*Items from a dataset*:
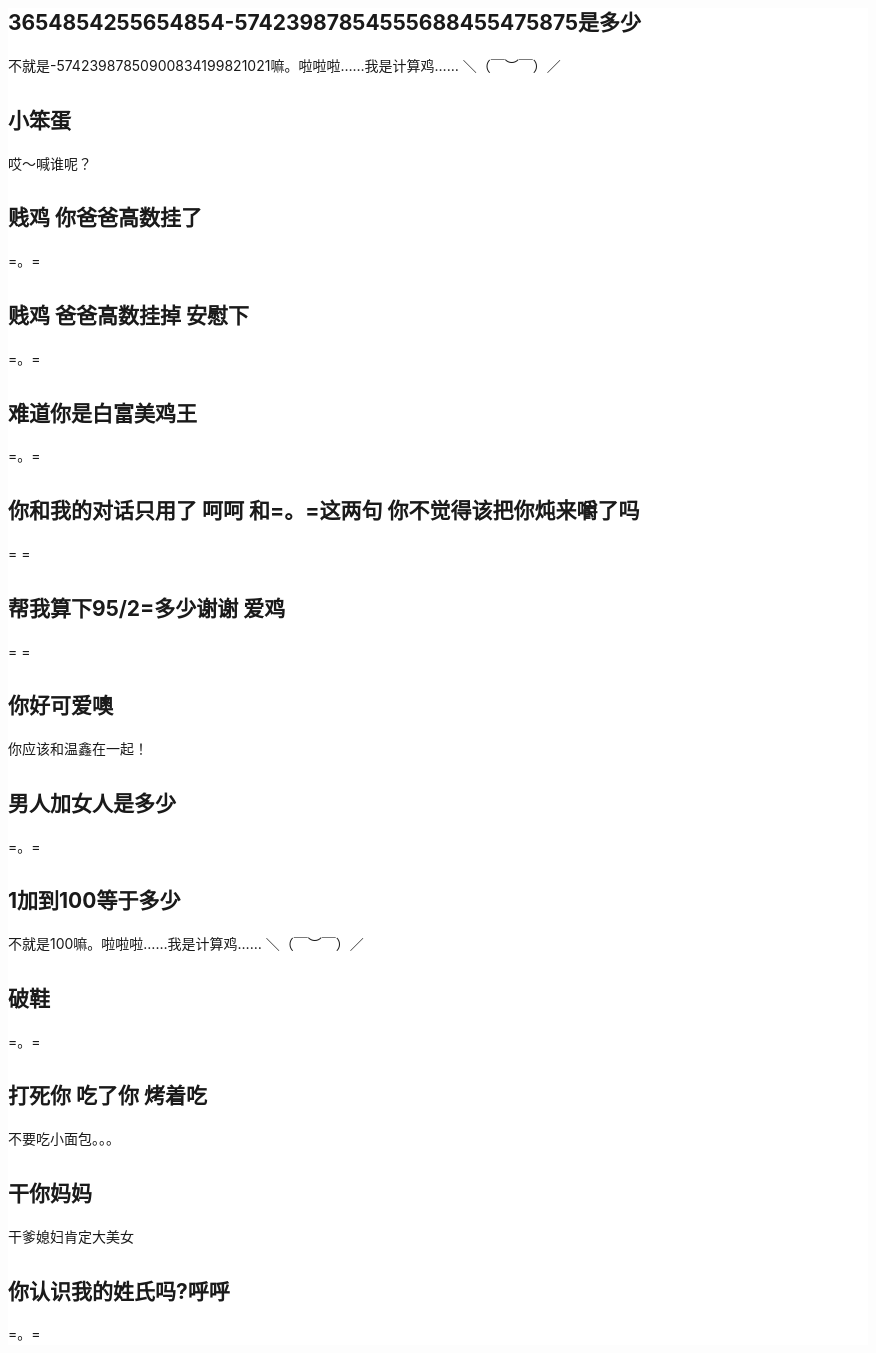 ## 3654854255654854-57423987854555688455475875是多少
不就是-57423987850900834199821021嘛。啦啦啦……我是计算鸡…… ＼（￣︶￣）／

## 小笨蛋
哎～喊谁呢？

## 贱鸡  你爸爸高数挂了
=。=

## 贱鸡 爸爸高数挂掉 安慰下
=。=

## 难道你是白富美鸡王
=。=

## 你和我的对话只用了 呵呵 和=。=这两句   你不觉得该把你炖来嚼了吗
= =

## 帮我算下95/2=多少谢谢 爱鸡
= =

## 你好可爱噢
你应该和温鑫在一起！

## 男人加女人是多少
=。=

## 1加到100等于多少
不就是100嘛。啦啦啦……我是计算鸡…… ＼（￣︶￣）／

## 破鞋
=。=

## 打死你   吃了你    烤着吃
不要吃小面包。。。

## 干你妈妈
干爹媳妇肯定大美女

## 你认识我的姓氏吗?呼呼
=。=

*PROBLEM DESCRIPTION*: Pictures are to be dropped, and every record is to be copied exactly.

*RESPONSE*:
 ## 3654854255654854-57423987854555688455475875是多少
不就是-57423987850900834199821021嘛。啦啦啦……我是计算鸡…… ＼（￣︶￣）／

## 小笨蛋
哎～喊谁呢？

## 贱鸡  你爸爸高数挂了
=。=

## 贱鸡 爸爸高数挂掉 安慰下
=。=

## 难道你是白富美鸡王
=。=

## 你和我的对话只用了 呵呵 和=。=这两句   你不觉得该把你炖来嚼了吗
= =

## 帮我算下95/2=多少谢谢 爱鸡
= =

## 你好可爱噢
你应该和温鑫在一起！

## 男人加女人是多少
=。=

## 1加到100等于多少
不就是100嘛。啦啦啦……我是计算鸡…… ＼（￣︶￣）／

## 破鞋
=。=

## 打死你   吃了你    烤着吃
不要吃小面包。。。

## 干你妈妈
干爹媳妇肯定大美女

## 你认识我的姓氏吗?呼呼
=。=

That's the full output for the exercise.